* [Problem details]:
Return every line of the entries that contains the string "radius".
++++ Record list ++++
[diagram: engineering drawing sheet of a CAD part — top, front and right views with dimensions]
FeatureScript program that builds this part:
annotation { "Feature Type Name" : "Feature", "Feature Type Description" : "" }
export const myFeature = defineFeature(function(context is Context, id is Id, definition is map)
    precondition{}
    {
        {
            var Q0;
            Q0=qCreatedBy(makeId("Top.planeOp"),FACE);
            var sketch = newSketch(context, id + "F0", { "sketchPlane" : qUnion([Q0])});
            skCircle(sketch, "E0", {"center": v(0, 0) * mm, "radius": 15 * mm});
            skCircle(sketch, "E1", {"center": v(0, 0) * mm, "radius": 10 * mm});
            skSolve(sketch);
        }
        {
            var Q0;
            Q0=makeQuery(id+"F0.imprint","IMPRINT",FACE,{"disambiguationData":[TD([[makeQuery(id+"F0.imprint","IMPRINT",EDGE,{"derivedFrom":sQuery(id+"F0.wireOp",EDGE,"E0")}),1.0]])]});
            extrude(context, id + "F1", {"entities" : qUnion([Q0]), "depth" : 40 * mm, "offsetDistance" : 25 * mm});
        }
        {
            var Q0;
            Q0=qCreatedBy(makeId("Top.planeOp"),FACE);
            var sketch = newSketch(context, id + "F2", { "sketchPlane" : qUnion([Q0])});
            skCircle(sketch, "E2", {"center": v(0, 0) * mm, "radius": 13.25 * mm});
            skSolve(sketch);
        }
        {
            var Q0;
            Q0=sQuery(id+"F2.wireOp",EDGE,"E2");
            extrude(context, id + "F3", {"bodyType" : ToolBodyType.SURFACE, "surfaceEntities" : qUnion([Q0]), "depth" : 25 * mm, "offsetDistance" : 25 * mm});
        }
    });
++++
++++ Record list ++++
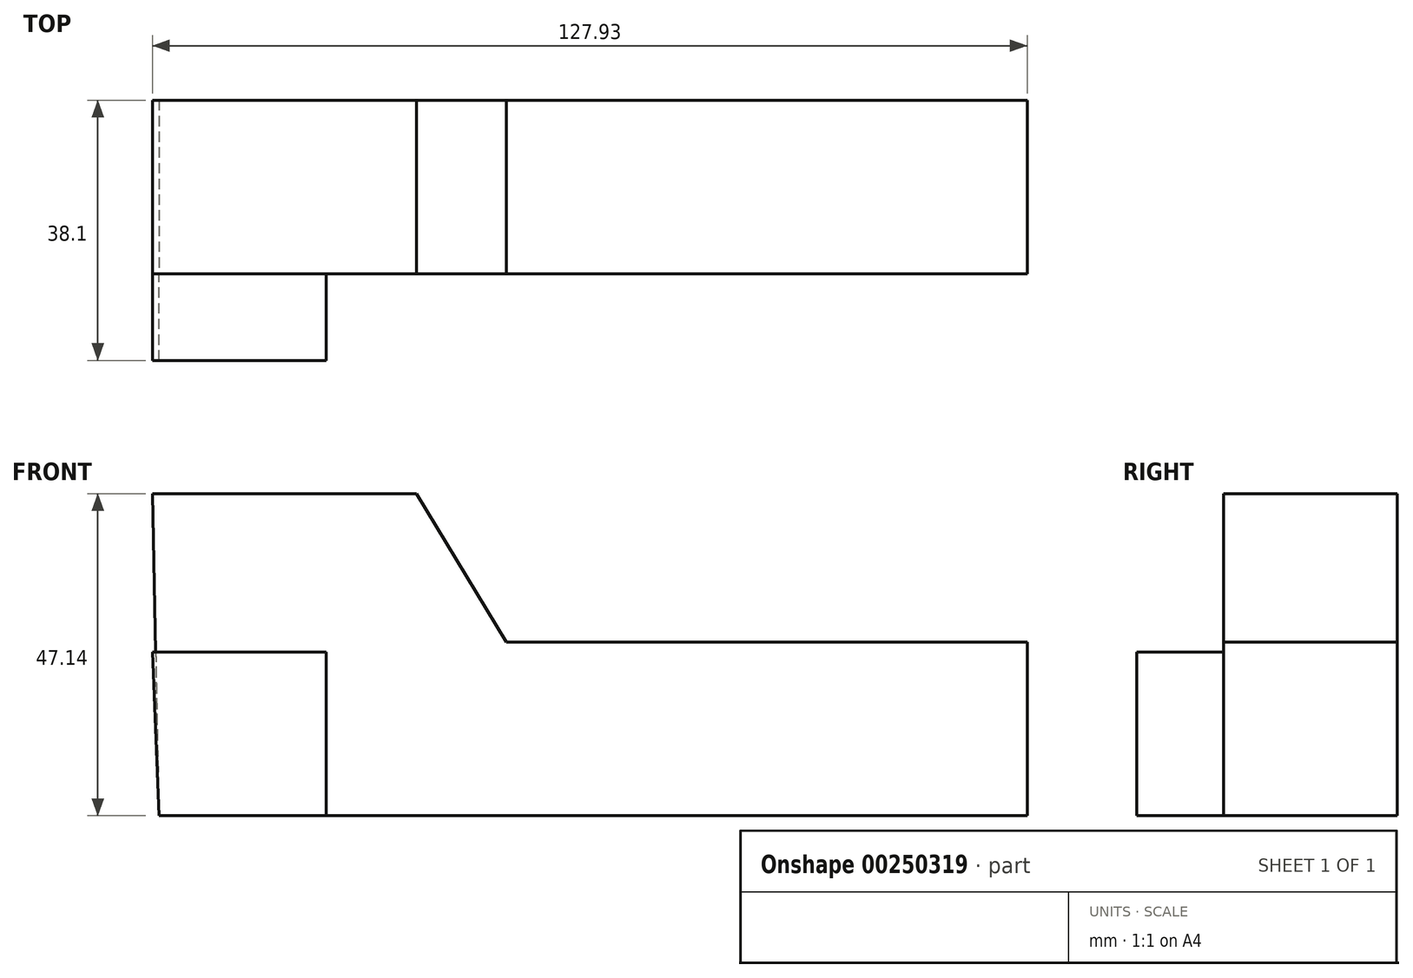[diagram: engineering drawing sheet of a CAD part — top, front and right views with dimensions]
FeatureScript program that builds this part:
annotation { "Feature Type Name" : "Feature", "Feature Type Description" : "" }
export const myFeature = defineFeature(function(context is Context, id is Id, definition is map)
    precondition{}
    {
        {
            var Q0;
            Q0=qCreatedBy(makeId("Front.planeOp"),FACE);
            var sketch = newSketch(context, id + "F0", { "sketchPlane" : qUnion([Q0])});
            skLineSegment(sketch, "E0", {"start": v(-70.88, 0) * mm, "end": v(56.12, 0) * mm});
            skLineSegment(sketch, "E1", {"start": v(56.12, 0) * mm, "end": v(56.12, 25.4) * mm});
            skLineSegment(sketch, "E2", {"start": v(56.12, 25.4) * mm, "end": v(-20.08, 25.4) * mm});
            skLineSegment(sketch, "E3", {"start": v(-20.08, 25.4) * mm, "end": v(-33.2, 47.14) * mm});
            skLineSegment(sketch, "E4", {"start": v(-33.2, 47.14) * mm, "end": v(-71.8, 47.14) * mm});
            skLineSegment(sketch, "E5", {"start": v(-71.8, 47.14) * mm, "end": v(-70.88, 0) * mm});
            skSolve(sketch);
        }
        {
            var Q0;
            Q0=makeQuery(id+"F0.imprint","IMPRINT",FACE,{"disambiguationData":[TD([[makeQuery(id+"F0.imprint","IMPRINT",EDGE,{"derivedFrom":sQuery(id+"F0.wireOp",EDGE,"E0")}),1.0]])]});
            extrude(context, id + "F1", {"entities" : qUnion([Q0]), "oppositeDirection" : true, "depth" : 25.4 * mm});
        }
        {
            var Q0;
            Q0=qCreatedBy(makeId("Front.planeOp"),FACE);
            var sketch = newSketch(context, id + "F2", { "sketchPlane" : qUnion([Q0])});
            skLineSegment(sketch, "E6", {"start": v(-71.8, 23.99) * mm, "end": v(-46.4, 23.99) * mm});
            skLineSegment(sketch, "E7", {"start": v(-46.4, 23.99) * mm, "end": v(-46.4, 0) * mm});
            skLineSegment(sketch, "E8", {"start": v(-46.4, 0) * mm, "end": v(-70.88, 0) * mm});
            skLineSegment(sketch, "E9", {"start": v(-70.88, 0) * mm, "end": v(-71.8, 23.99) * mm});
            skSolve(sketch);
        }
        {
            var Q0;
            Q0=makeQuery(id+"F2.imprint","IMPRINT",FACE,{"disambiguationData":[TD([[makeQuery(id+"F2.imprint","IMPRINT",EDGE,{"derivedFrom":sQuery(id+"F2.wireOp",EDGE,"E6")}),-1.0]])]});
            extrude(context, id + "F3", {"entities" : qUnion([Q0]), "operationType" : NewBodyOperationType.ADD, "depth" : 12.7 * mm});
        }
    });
++++
++++ Record list ++++
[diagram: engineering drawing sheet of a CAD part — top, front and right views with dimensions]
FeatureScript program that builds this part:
++++
* [Expected answer]:
            skCircle(sketch, "E0", {"center": v(0, 0) * mm, "radius": 15 * mm});
            skCircle(sketch, "E1", {"center": v(0, 0) * mm, "radius": 10 * mm});
            skCircle(sketch, "E2", {"center": v(0, 0) * mm, "radius": 13.25 * mm});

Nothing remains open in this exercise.